What Republican Legislatures Have Wrought

Emily Bazelon has an important piece on gerrymandering at the New York Times: The New Front in the Gerrymandering Wars: Democracy vs. Math. I highly recommend reading the entire thing, because I'm just going to highlight one bit.

A central issue of the gerrymandering problem which subverts the democratic process in the United States is the increasing number of state legislatures held by Republican majorities — who continually fix election rules to ensure not only Republican majorities in national elections, but to protect and maintain their majorities on the state level.

They don't only pass election laws favorable to themselves, but all kinds of retrograde social policy that appeals to their base.

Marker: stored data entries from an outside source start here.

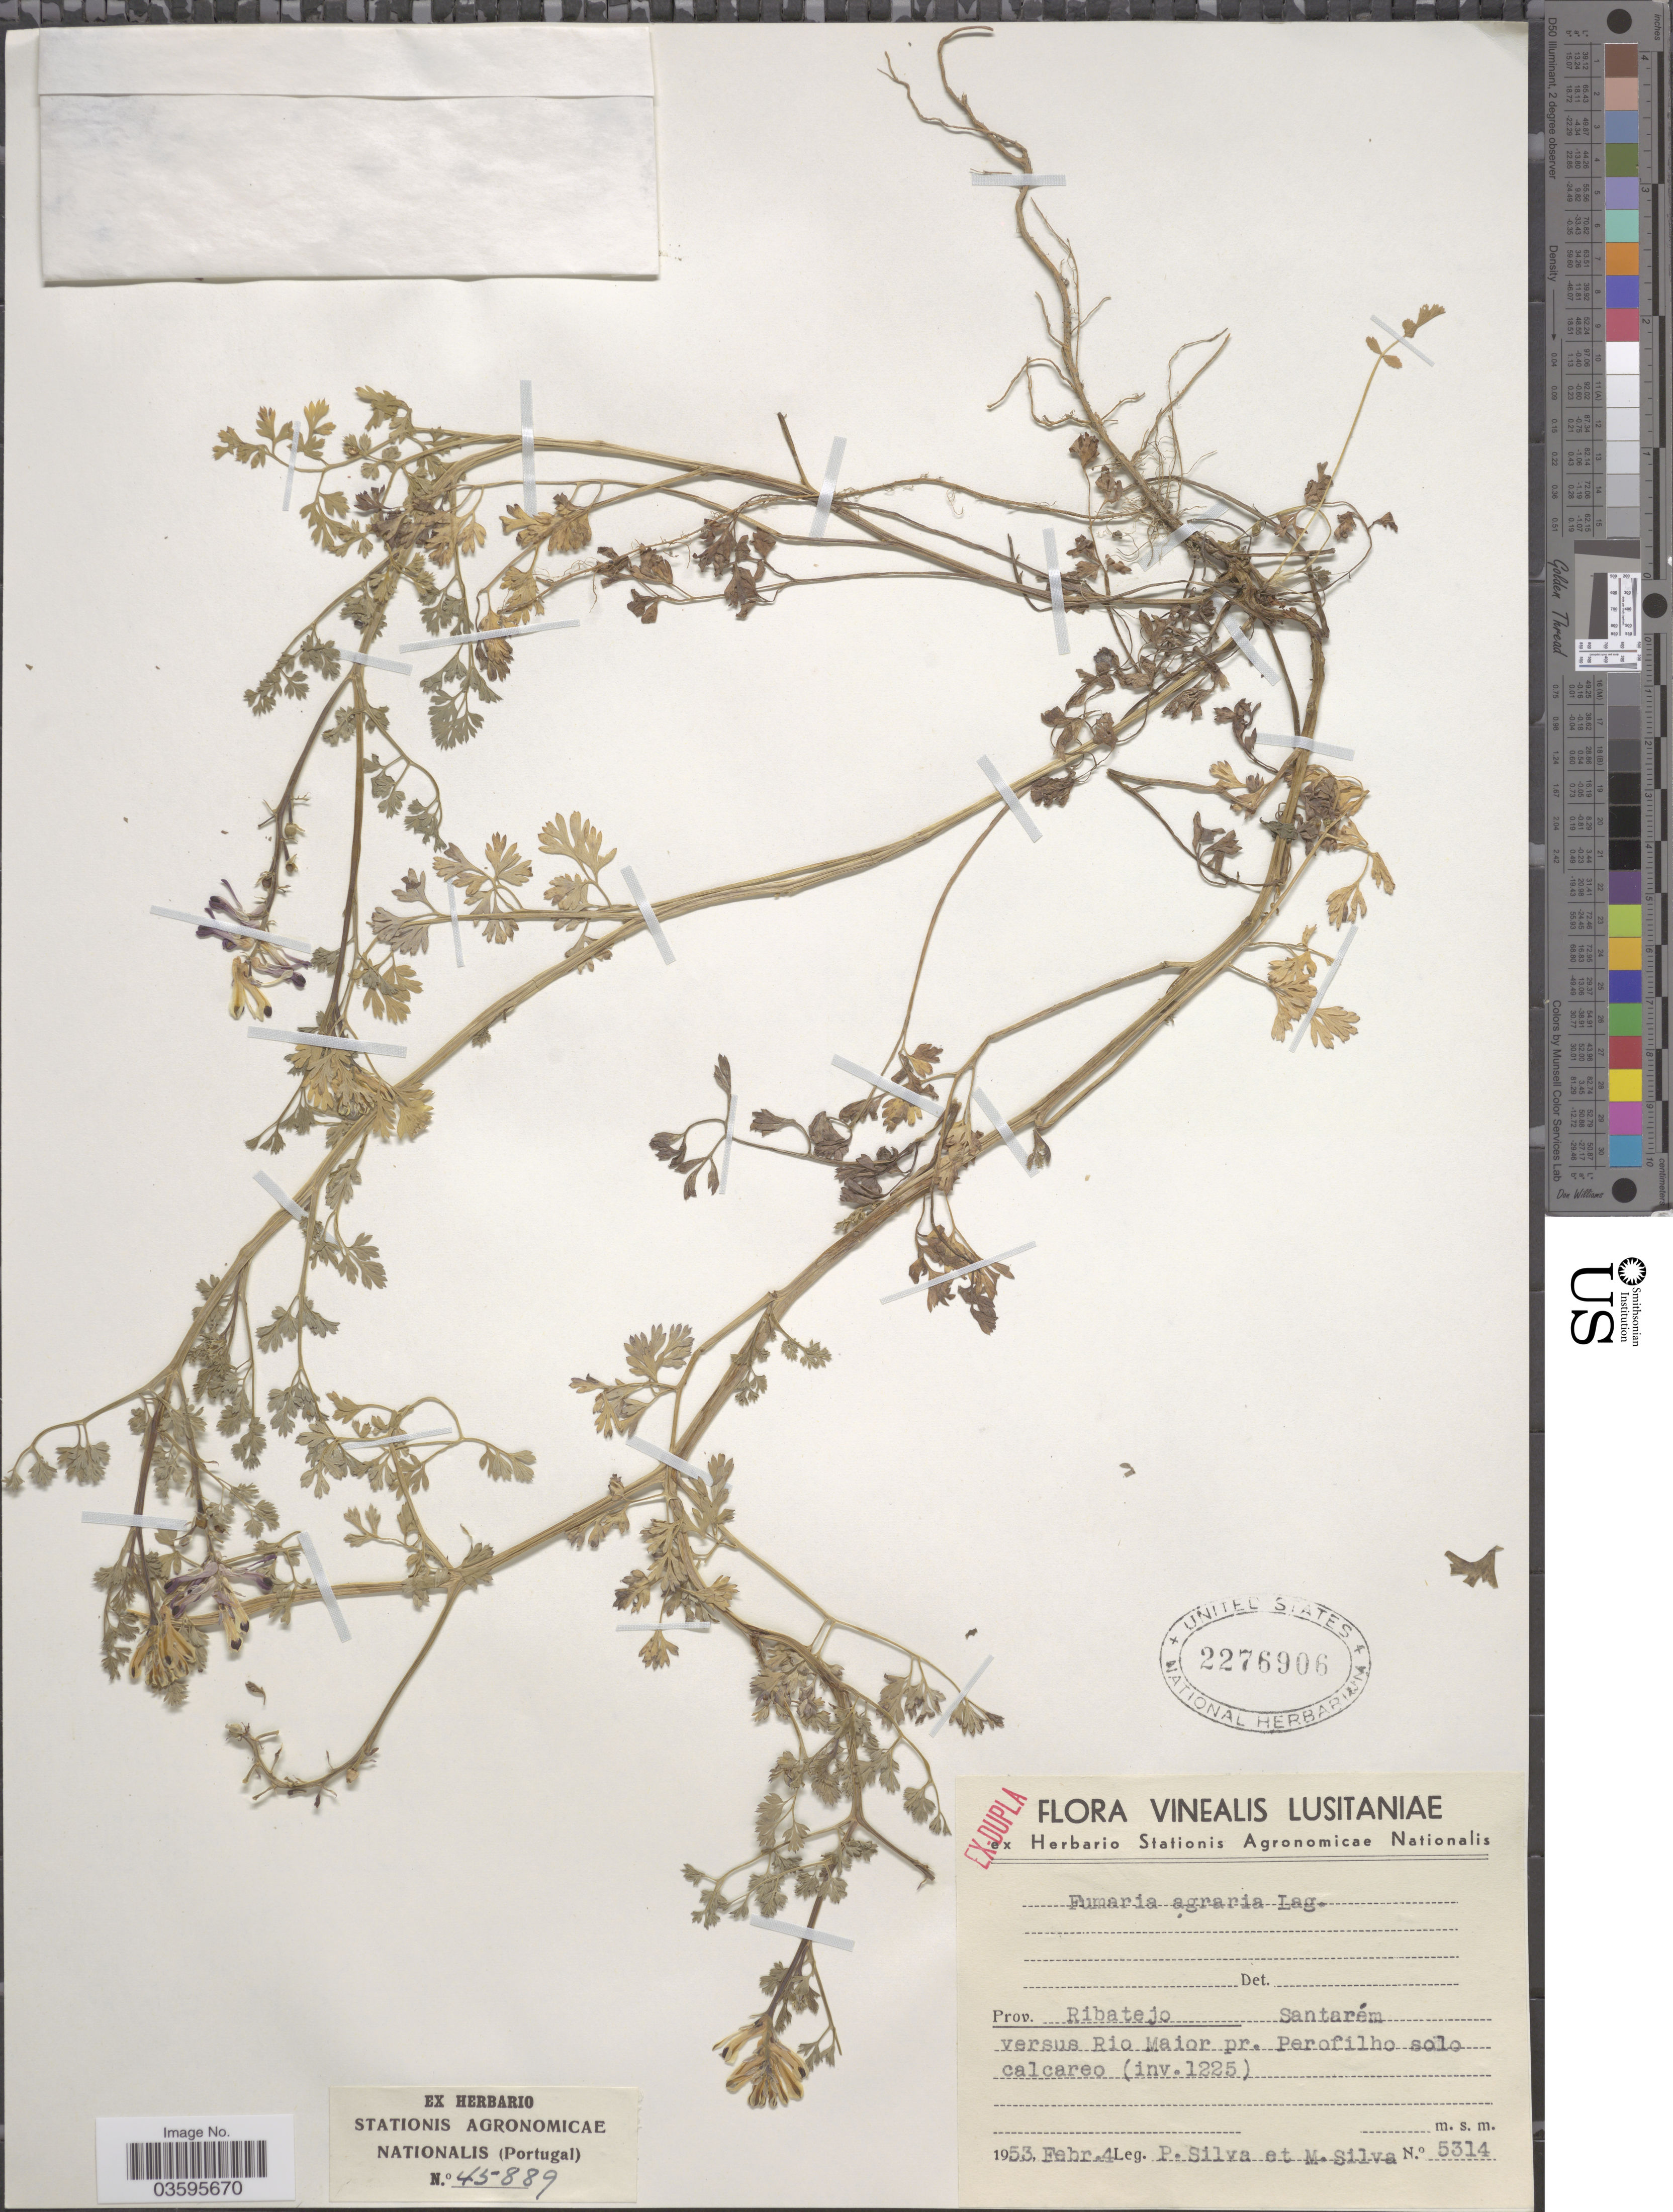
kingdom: Plantae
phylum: Tracheophyta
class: Magnoliopsida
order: Ranunculales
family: Papaveraceae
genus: Fumaria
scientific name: Fumaria agraria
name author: Lag.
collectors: P. Silva & M. Silva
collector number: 5314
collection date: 1953-02-04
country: Portugal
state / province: Santarem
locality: Prov. Ribatejo, Santarém versus Rio Maior pr. Perofilho solo calcareo.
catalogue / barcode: US 2276906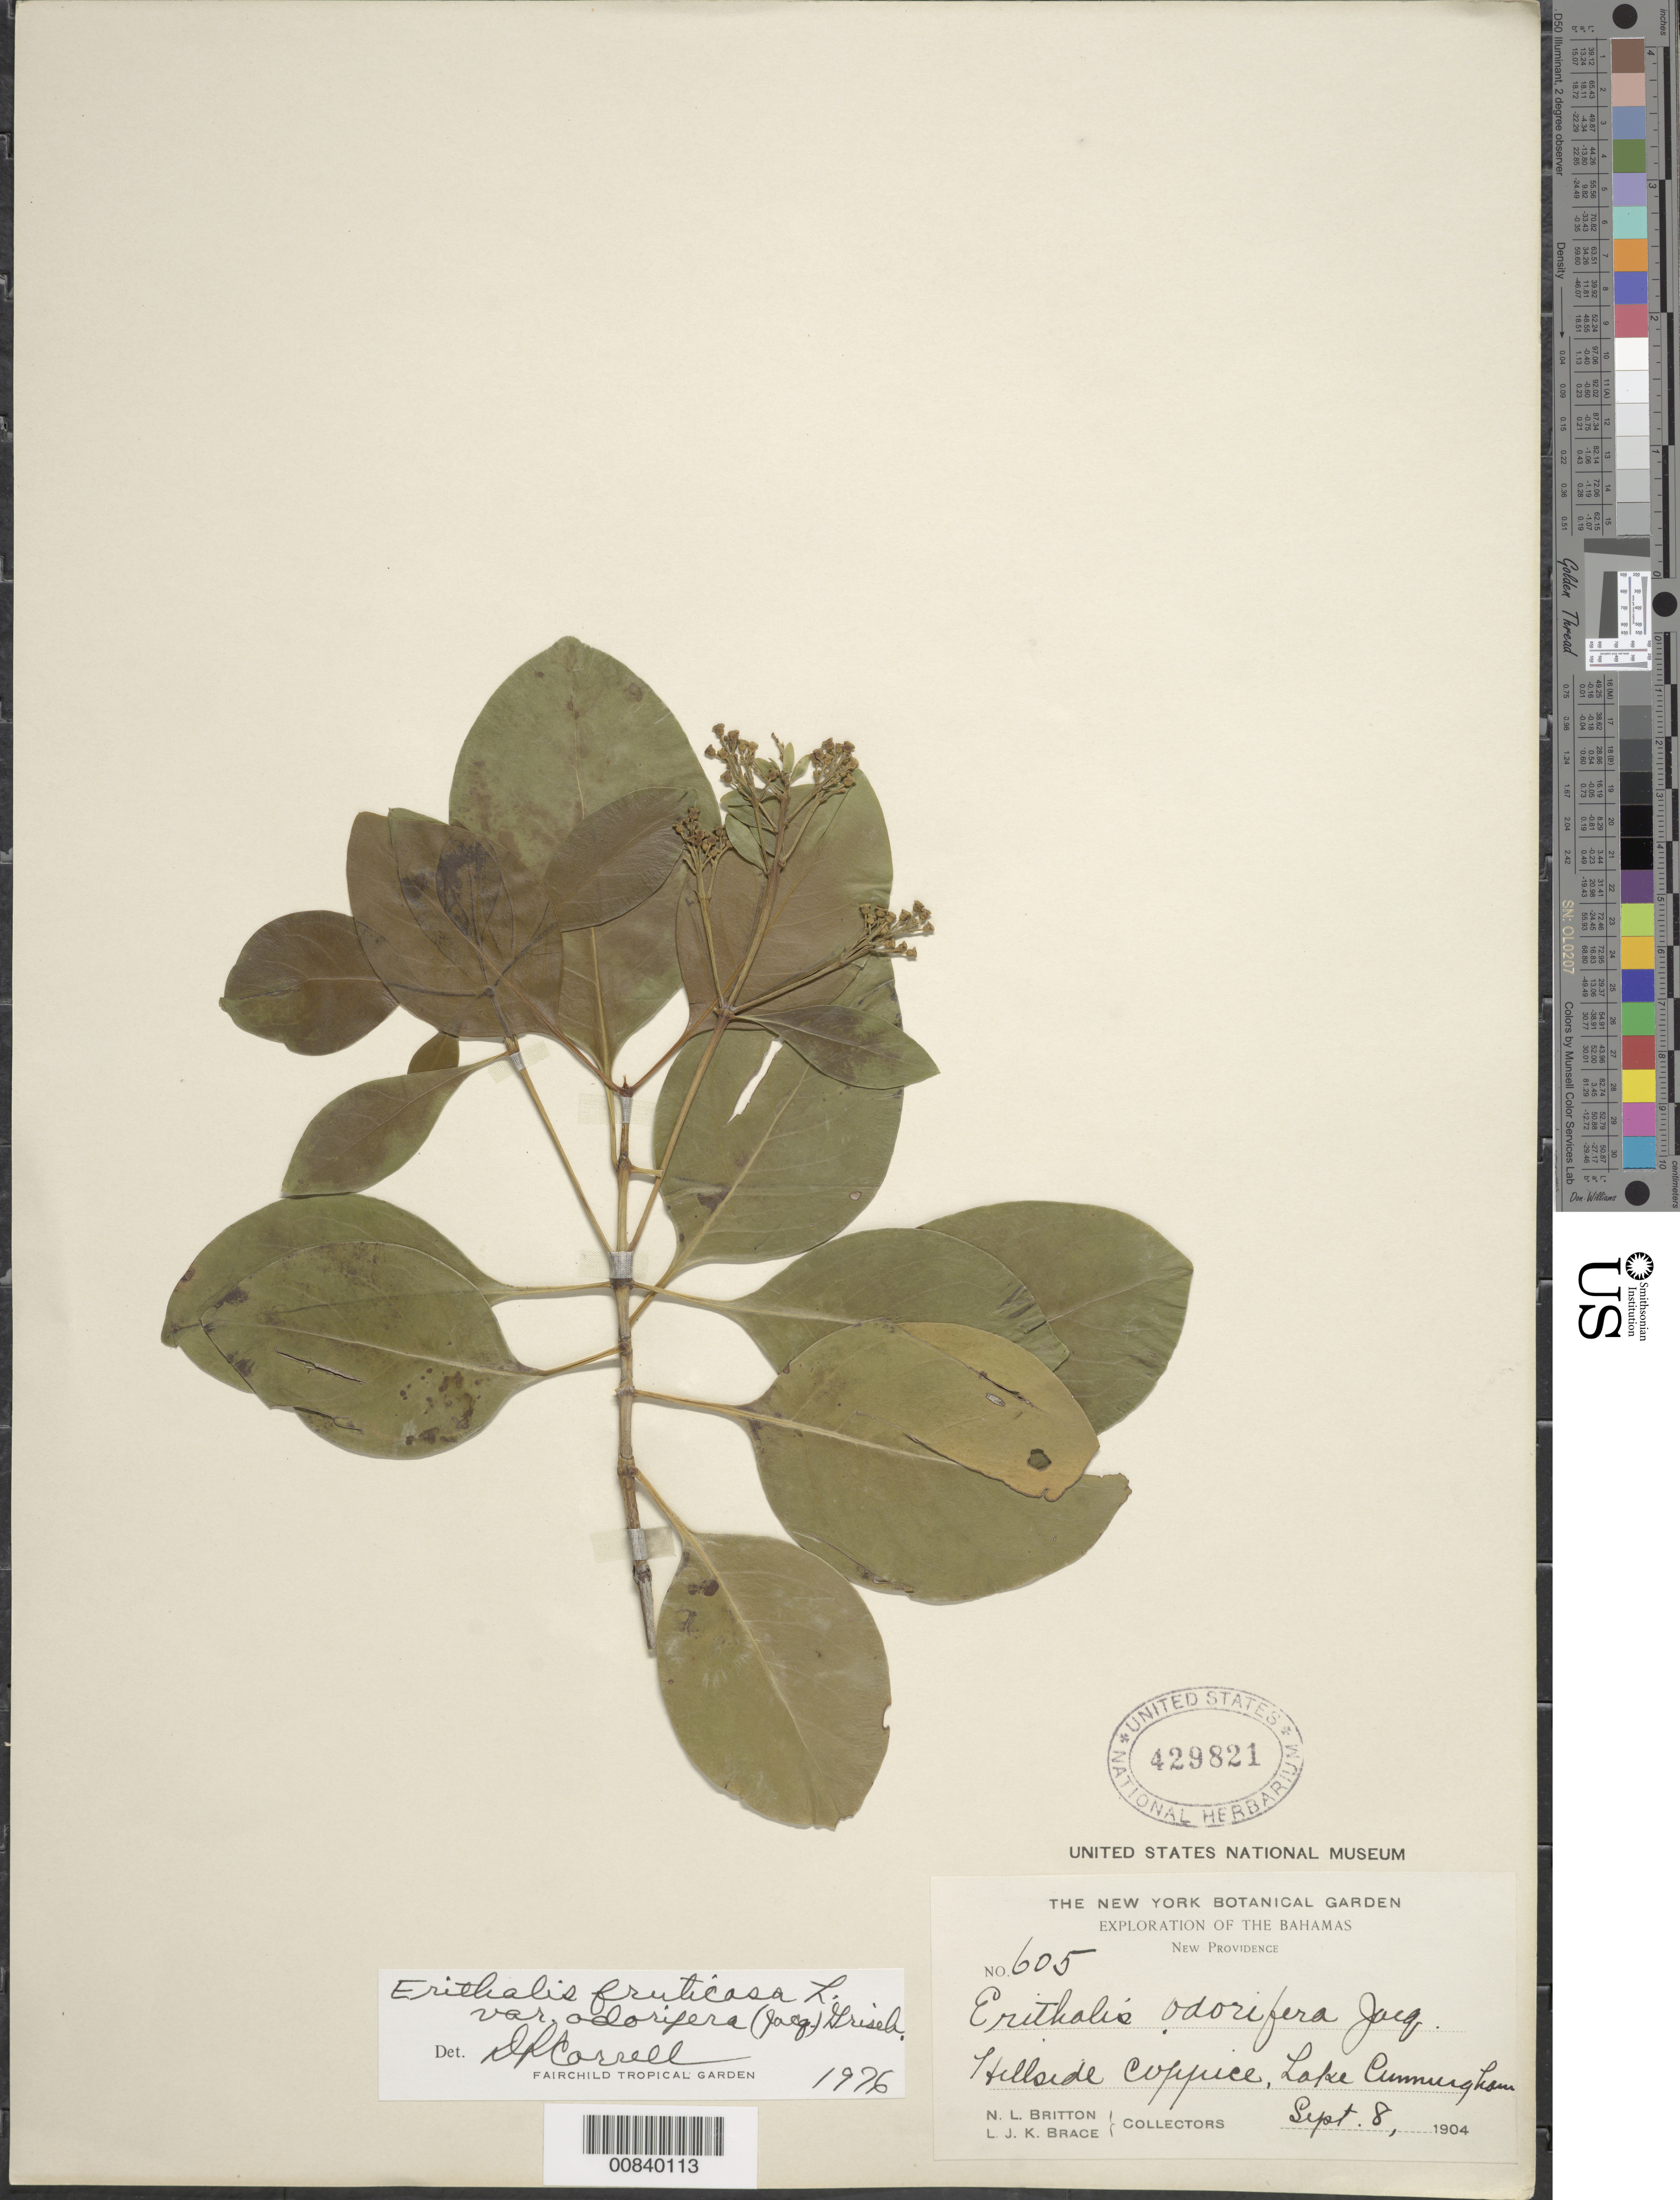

This isn't generally seen as an electoral strategy, but it is. From Bazelon's piece:
Since 2010, the number of competitive races in House elections has shrunk. That's partly because Democrats increasingly cluster in blue cities, geographically limiting their voting power. But it's also because redistricting has become more targeted as voters have become more predictable. Once you join Team Red or Team Blue, you're likely to stay on it. "If you know how everyone is going to vote, and where they're going to live, then you have all the information you need," says Nathaniel Persily, a Stanford law professor who has served as a court-­appointed redistricting expert in several states.
To say that Democrats "increasingly cluster in blue cities" is an accurate statement, and a profoundly important one. But without any context, the casual reader might pass right by it without considering, critically, why it is that Democratic voters are clustering in "blue cities."

This is something I've addressed previously:
Millions of the people who are concentrated in cities like New York, Chicago, Austin, and San Francisco (among others) are there because they were persecuted in their homes, and find greater safety in spaces where laws have been passed to protect them. Millions of queer people who are targeted by Republican legislatures in their home states; millions of women who fear childbearing in an area without robust reproductive choice; millions of Black people who are the descendants of elders who were kept out of small Northern sundown towns. Etc.

Republican legislatures have enacted regressive social policy (or failed thoroughly to progress on social issues), making their states unattractive to employers (so there are fewer jobs) and to progressive and/or marginalized residents, many of whom move (if they are able) to find work and to escape oppressive social policy. And sometimes for even more personal reasons: It may be difficult, if you're a feminist or an atheist or a progressive etc., to find a partner — hell, even friends — in many very conservative areas.

These policies are a big part of what's created the imbalanced concentrations in California and New York. And one of the things about which we simply refuse to have a meaningful national conversation is that it's increasingly difficult for Democrats to win in "middle America" because there are fewer and fewer Democratic voters left there.

Yes, of course we should and must address voter suppression and gerrymandering, and building bridges to old and new communities of Democratic voters, but we also need to be honest that none of that deals with the problem of Democratic voters who simply leave for states with more opportunity, better infrastructure, and welcoming social policy.

That's a conversation that makes people uncomfortable because it veers dangerously close to the idea that we are becoming an irreconcilably divided nation. Ignoring it isn't going to make that better.
Let us be blunt here: The Republican Party knows that, in states like Arkansas, North and South Dakota, Iowa, Louisiana, Montana, and West Virginia, they can pass policies which are heinous to everyone but their base — because if those policies, and/or the lack of educational and employment opportunities they create, drive progressives and moderates out of those states, it doesn't matter. To the contrary, it helps solidify Republicans' electoral dominance in those states.

It doesn't matter if, say, Montana has a population of one million or ten thousand: They still get two Senators. And even at a population of one million, they already, along with the other aforementioned states, "wield disproportionate power in the upper chamber compared to their populations."

And if/as their populations dwindle, the Republicans are then left to only represent (and be accountable to) their base. No worries about being primaried. No worries about having to be a "big tent." None of the worries with which a political party like the Democrats, the GOP's only real competition, has to contend.

The Republicans have long sought, and are slowly enacting, total dominance in every place they can. And a part of that strategy, whether originally by design or the result of happy coincidence, is exploiting the fact the people most disposed to vote Democratic are increasingly concentrating themselves outside of Republican strongholds.

As I have long argued, no progressive should be told to "just move" (as if it's that easy) when they live in a state with a Republican legislature who is hostile to their values and agency and very existence. That said, no one should blame any progressive who has the resources and desire to self-select the fuck out of that situation, either.

Progressive clustering does, however, put us in a dire electoral predicament. The country is changing; the Republicans are accelerating these divisions; and the laws need to change.

But the Republicans won't change them.

So where will that ultimately leave us? In an increasingly divided country, with an increasingly concentrated leadership who foments those divisions. And that is a very dangerous place indeed for a country to be.